Speed reducers with brakes may be used in several systems. Their use is safety equipment is quite interesting. For example, in automatic garage doors, the brake could lock the door at the top of its run to prevent it from falling due to gravity.
How do conventional gear motors with brake work, basically?
In regard to their operation, we can find two main options: open brake and closed brake. The difference between both models lies in the way in which the brake works. In some cases, it will be engaged when powered down, while in others, it will only work as long as it is powered up.
On the other hand, we can find other braking systems that employ ratchets as a mechanical brake. More specifically, the ratchet prevents it from turning in one direction, and allows it to turn in the other one.
What are the main features of brake control units?
– Start-up reaction time
Brake control systems enable the connection of the starter coil, to then activate the stopping coil. Response times of the brakes during start-up are a key aspect. The sooner a brake is activated, the lesser the heat and wear of a motor during start-up, and the greater the energy savings.

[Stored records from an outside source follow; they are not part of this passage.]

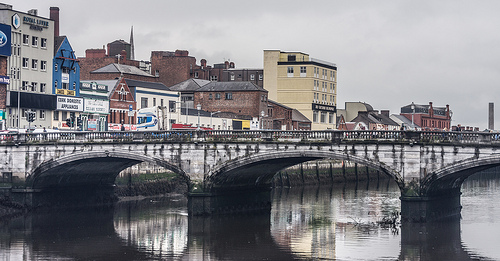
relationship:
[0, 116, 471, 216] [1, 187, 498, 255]
bridge spanning river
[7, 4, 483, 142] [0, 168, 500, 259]
city has reflection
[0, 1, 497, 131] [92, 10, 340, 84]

– Reaction times on disconnection
Reaction times when the flow of direct and alternating current stop are another important factor when designing gear motors with brakes. The faster the magnetic field is eliminated and the sooner the braking effect takes place, the sooner it will provide the motion we seek, and the safer the entire system will be. On the other hand, thanks to a high response speed, the braking precision required for braking improves, as well as the positioning during ungoverned service.

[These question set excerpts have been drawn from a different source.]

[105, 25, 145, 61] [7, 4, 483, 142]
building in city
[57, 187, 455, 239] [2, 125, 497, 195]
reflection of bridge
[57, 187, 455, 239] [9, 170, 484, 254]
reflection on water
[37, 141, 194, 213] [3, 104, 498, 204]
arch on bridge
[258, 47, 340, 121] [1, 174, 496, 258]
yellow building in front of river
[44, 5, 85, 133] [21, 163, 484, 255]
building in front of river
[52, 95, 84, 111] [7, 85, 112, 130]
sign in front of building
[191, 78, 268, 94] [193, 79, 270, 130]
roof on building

The safety of these systems when a power shortage takes place is also an important factor. Likewise, another key factor for safety is offering a precise response to all nominal loads that affect the system.
– Noise levels
For any indoor application that requires low decibel levels, noise levels will have to be kept well in mind for these systems.
– Stopping precision
This is a key factor for positioning systems. Dispersion values in the braking run have to be kept in mind. This mechanical property may be limited if we shorten reaction times. In this manner, we achieve a greater stopping precision.
*Gear motors with magnetic brakes
These brakes can exert a greater force than mechanical ones, without resulting in greater shaft wear. Generally, they are more precise, since they can be controlled by electronic means and programming. In addition, these brakes have a greater brake torque, high load grip and significant heat dissipation capabilities.
*Gear motors with double disc brake
Another common solution in actuator braking systems is the application of 2 parallel motors with individual brakes. This is not a recommended solution, since its application results in greater costs and use of space.
To address this issue, the use of double disc brakes offers the possibility of designing a safe braking system with 2 partial brakes acting on a single actuator.